'Read that!'
She held out the crumbled letter. Madame Cervin adjusted her spectacles with shaking hands.
'But it is in English!' she cried in despair.
Louie could not have beaten her for not understanding. But, herself trembling with excitement, she was forced to bring all the French words she knew to bear, and between them, somehow, piecemeal, Madame Cervin was brought to a vague understanding of the letter.
'Gone to Fontainebleau!' she cried, subsiding on to the sofa. 'But why, with whom?'
'Why, with that girl, that creature—can't you understand?' said Louie, pacing up and down.
'Ah, I will go and find out all about that!' said Madame Cervin, and hastily exchanging the blue cotton apron and jacket she wore in the mornings in the privacy of her own apartment for her walking dress, she whisked out to make inquiries.
Louie was left behind, striding from end to end of the little salon, brows knit, every feature and limb tense with excitement. As the meaning of her discovery grew plainer to her, as she realised what had happened, and what the bearing of it must be on herself and her own position, the tumult within her rose and rose. After that day in the Louvre her native shrewdness had of course very soon informed her of David's infatuation for the little artist. And when it became plain, not only to her, but to all Elise Delaunay's acquaintance, there was much laughter and gossip on the subject in the Cervins' apartment. It was soon discovered that Louie had taken a dislike, which, perhaps, from the beginning had been an intuitive jealousy, to Elise, and had, moreover, no inconvenient sensitiveness on her brother's account, which need prevent the discussion of his love affairs in her presence. So the discussion went freely on, and Louie only regretted that, do what she would to improve herself in French, she understood so little of it. But the tone towards Elise among Montjoie's set, especially from Montjoie himself, was clearly contemptuous and hostile; and Louie instinctively enjoyed the mud which she felt sure was being thrown.

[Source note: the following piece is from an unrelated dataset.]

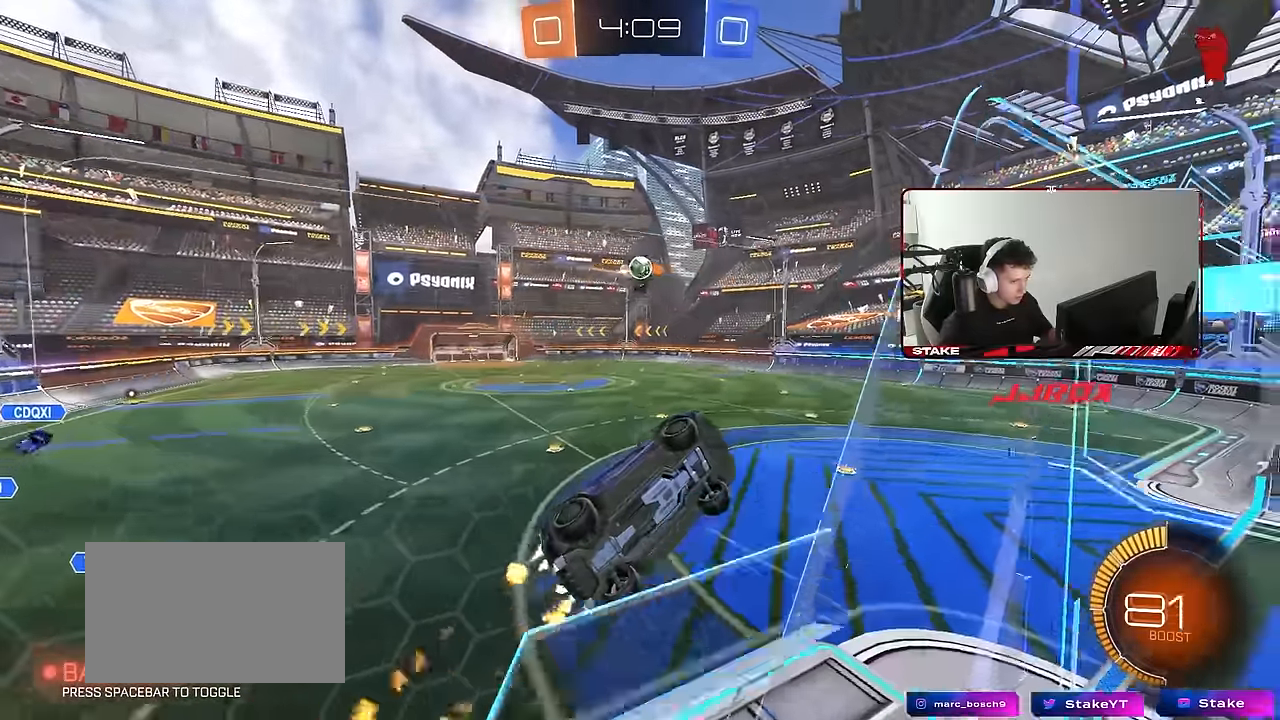
{"keys": ["d", "shift", "w"], "mouse": [], "events": [[83, "mouse_left", "up"], [183, "d", "down"], [466, "shift", "down"]]}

Yet, incredible as it may seem, with all this knowledge on her part, all this amusement at her brother's expense, all this blackening of Elise's character, the possibility of such an event as had actually occurred had never entered the sister's calculations.
And the reason lay in the profound impression which one side of his character had made upon her during the five months they had been together. A complete stranger to the ferment of the lad's imagination, she had been a constant and chafed spectator of his daily life. The strong self-restraint of it had been one of the main barriers between them. She knew that she was always jarring upon him, and that he was always blaming her recklessness and self-indulgence. She hated his Spartan ways—his teetotalism, the small store he set by any personal comfort or luxury, his powers of long-continued work, his indifference to the pleasures and amusements of his age, so far as Manchester could provide them. They were a reflection upon her, and many a gibe she had flung out at him about them. But all the same these ways of his had left a mark upon her; they had rooted a certain conception of him in her mind. She knew perfectly well that Dora Lomax was in love with him, and what did he care? 'Not a ha'porth!' She had never seen him turn his head for any girl; and when he had shown himself sarcastic on the subject of her companions, she had cast about in vain for materials wherewith to retort.